From ESG investing (BlackRock) and gay rights (Disney) to Donald Trump following the Capitol riot (mainstream corporate America), companies routinely take positions on cultural issues.
Sometimes their stance helps the bottom line, as in the case of Nike, when the company supported Colin Kaepernick's right to kneel during the national anthem to protest the poor treatment of Black Americans by police. be. Sometimes it's the other way around — think of Bud Light as supporting transgender rights, my colleague Elliott Gotkine reports.
Most companies have avoided intervening in the long-running Israeli-Palestinian conflict, but the brutal scale of Hamas's attack on Israel on October 7 became clear, according to some management experts and business community insiders. , silence is no longer an option.
“Saying nothing speaks of cowardice,” said Jeffrey Sonnenfeld, a professor at the Yale School of Management, who focuses specifically on corporate leadership. “If they sit idly by, it will be difficult for them to praise their company's character and their ideals.”

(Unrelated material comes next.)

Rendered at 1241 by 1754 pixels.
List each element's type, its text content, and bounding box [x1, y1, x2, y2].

With that in mind, many companies have rallied to support Israel. Microsoft (MSFT) CEO Satya Nadella said he was “heartbroken by the horrific terrorist attack on Israel.” Alphabet (GOOG)'s Sundar Pichai is “deeply saddened.” Disney (DIS) donated $2 million in humanitarian aid to Israel, and banks also donated millions.
According to a list compiled by Sonnenfeld, about 80 prominent American companies have condemned Hamas' attack.

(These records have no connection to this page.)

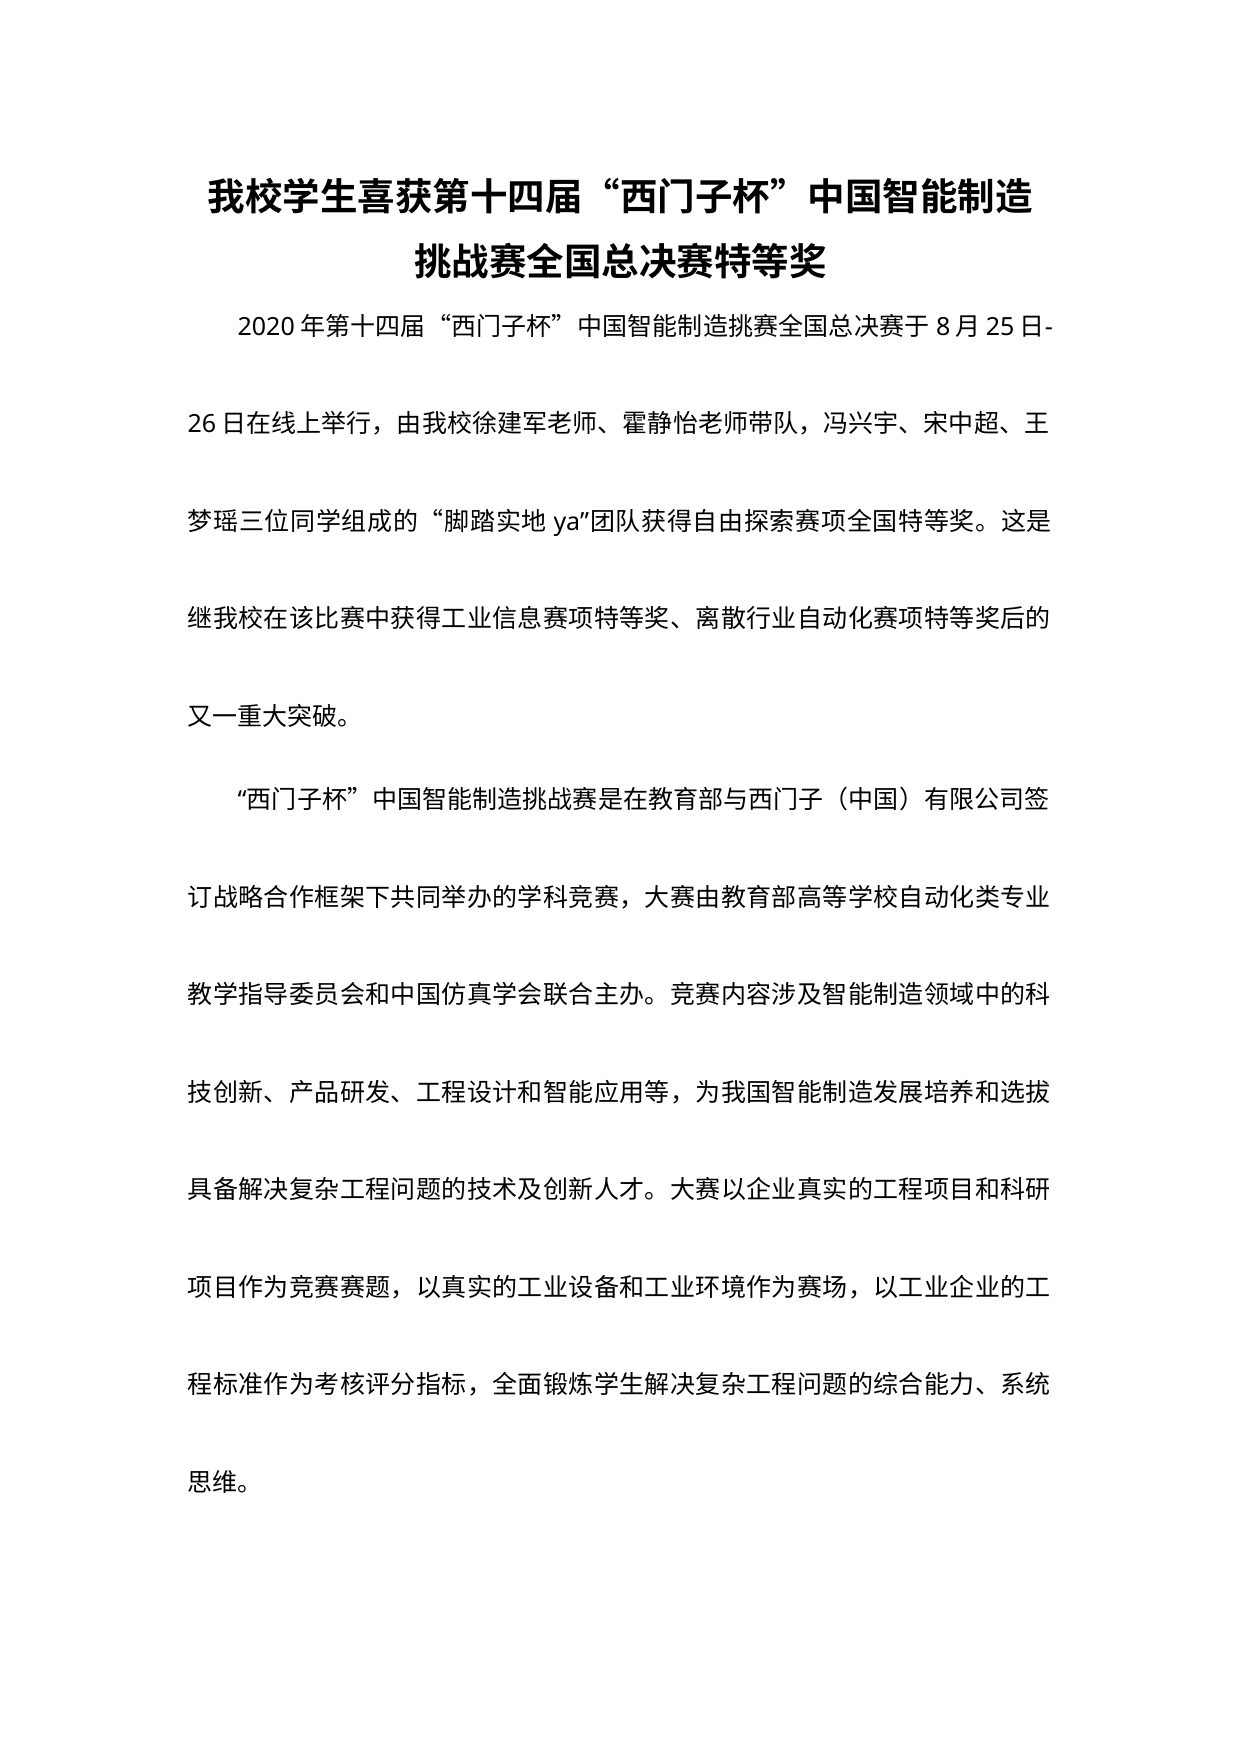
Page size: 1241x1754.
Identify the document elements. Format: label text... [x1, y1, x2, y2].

text 我校学生喜获第十四届“西门子杯”中国智能制造 [187, 162, 1053, 227]
text 2020年第十四届“西门子杯”中国智能制造挑赛全国总决赛于8月25日-26日在线上举行，由我校徐建军老师、霍静怡老师带队，冯兴宇、宋中超、王梦瑶三位同学组成的“脚踏实地ya”团队获得自由探索赛项全国特等奖。这是继我校在该比赛中获得工业信息赛项特等奖、离散行业自动化赛项特等奖后的又一重大突破。 [187, 292, 1053, 747]
text 挑战赛全国总决赛特等奖 [187, 227, 1053, 292]
text “西门子杯”中国智能制造挑战赛是在教育部与西门子（中国）有限公司签订战略合作框架下共同举办的学科竞赛，大赛由教育部高等学校自动化类专业教学指导委员会和中国仿真学会联合主办。竞赛内容涉及智能制造领域中的科技创新、产品研发、工程设计和智能应用等，为我国智能制造发展培养和选拔具备解决复杂工程问题的技术及创新人才。大赛以企业真实的工程项目和科研项目作为竞赛赛题，以真实的工业设备和工业环境作为赛场，以工业企业的工程标准作为考核评分指标，全面锻炼学生解决复杂工程问题的综合能力、系统思维。 [187, 765, 1053, 1513]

However, many organizations, especially those outside the United States, are choosing a more cautious approach. In the UK, Tottenham Hotspur, a London-based soccer club known for its large Jewish supporter base, faced criticism for simply stating that it was “shocked and saddened by the escalation of the crisis in Israel and Gaza.'' Ta.
Monday: Revenue from Whirlpool.
Tuesday: Revenues from Coca-Cola, Verizon, General Electric, Barclays, 3M, Sherwin-Williams, Kimberly-Clark, General Motors, Halliburton, Spotify, Quest Diagnostics, Microsoft, Alphabet, Visa, and Snap.

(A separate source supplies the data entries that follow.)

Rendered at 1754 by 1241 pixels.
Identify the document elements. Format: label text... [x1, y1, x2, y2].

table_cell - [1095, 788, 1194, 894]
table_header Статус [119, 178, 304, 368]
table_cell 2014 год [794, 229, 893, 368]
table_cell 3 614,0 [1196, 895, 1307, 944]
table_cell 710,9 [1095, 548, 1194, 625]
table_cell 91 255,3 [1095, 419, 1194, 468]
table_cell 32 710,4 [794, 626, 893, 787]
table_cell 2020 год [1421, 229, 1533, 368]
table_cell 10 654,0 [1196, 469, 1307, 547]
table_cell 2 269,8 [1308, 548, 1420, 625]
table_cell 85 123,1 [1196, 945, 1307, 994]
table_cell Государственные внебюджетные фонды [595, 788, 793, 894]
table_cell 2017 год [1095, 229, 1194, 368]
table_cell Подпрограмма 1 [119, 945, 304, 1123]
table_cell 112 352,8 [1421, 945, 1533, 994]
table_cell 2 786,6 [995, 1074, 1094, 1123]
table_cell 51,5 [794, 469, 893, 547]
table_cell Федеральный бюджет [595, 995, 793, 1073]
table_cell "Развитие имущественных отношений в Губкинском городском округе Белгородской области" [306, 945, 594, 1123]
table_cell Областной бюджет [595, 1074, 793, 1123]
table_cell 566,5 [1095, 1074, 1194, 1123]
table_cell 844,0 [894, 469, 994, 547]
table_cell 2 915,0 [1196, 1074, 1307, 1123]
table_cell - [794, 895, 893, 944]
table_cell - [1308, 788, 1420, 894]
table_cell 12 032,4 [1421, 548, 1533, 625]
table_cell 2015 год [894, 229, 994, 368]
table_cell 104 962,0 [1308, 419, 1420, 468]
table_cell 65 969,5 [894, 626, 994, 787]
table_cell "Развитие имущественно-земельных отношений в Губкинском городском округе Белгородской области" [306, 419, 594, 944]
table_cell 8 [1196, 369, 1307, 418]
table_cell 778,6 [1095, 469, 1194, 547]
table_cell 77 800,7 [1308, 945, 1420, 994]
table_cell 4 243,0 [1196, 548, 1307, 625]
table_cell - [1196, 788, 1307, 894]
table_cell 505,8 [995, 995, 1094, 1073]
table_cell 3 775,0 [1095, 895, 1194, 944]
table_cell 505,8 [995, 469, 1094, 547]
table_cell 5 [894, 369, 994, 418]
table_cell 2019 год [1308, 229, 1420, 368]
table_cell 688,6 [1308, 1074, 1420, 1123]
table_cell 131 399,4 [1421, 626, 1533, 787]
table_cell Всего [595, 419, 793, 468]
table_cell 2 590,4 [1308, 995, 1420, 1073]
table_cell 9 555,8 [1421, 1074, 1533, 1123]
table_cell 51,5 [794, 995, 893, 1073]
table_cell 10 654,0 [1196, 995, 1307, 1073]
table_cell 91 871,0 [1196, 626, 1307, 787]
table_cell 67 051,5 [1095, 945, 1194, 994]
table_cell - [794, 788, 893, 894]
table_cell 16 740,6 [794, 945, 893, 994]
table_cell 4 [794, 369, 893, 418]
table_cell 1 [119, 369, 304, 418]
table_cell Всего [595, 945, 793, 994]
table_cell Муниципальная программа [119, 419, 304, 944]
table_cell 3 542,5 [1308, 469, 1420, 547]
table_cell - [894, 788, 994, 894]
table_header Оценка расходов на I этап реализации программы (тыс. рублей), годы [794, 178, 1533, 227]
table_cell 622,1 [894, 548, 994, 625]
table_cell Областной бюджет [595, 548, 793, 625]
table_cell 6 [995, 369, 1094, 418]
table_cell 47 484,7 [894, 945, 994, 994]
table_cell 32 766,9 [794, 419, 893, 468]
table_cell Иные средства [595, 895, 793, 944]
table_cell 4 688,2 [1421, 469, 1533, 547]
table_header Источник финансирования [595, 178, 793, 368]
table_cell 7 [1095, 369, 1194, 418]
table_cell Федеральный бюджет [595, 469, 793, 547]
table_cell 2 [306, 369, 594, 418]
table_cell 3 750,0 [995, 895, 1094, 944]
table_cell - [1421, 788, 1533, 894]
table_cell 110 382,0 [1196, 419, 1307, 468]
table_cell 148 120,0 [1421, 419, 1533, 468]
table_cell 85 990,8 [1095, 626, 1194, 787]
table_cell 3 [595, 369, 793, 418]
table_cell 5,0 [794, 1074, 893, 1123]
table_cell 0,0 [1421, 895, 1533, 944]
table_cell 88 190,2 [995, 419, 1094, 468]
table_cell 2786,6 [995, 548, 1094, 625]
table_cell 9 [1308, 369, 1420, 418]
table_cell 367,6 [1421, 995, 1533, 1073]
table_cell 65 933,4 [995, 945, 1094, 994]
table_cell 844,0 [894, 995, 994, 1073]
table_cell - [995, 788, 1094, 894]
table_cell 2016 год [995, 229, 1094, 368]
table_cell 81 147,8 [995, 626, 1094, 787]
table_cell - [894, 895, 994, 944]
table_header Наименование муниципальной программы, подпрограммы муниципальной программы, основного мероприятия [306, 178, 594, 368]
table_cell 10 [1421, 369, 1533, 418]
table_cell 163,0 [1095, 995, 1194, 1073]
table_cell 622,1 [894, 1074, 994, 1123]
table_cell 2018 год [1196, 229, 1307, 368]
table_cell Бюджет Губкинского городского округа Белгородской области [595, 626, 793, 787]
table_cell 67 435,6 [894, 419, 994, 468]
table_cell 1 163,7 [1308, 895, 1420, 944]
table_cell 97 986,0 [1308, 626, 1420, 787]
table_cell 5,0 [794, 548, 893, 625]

Wednesday: Revenues from T-Mobile, Boeing, General Dynamics, Moody's, Hess, Old Dominion, Hilton, Meta, and IBM. Fed Chairman Jerome Powell spoke. The U.S. Department of Commerce has announced new home sales for September.
Thursday: Revenues from Mastercard, Merck, Comcast, UPS, Bristol-Myers Squibb, Northrop Grumman, Valero, The Hershey Company, Amazon, Intel, Chipotle, Ford, and Capital One. The European Central Bank releases its latest monetary policy decisions. The U.S. Department of Commerce has released third-quarter gross domestic product (GDP) figures, along with new durable goods orders for September. The U.S. Department of Labor reports the number of new unemployment insurance claims for the week ending October 21st. The National Association of Realtors reports September home sales numbers based on contracts.
Friday: Revenues from Exxon Mobil, Chevron, AbbVie, Colgate-Palmolive, Phillips 66, and T. Rowe Price. The U.S. Department of Commerce released September statistics on household income, spending, and the Fed's recommended inflation measure. The University of Michigan will release final consumer sentiment results in October.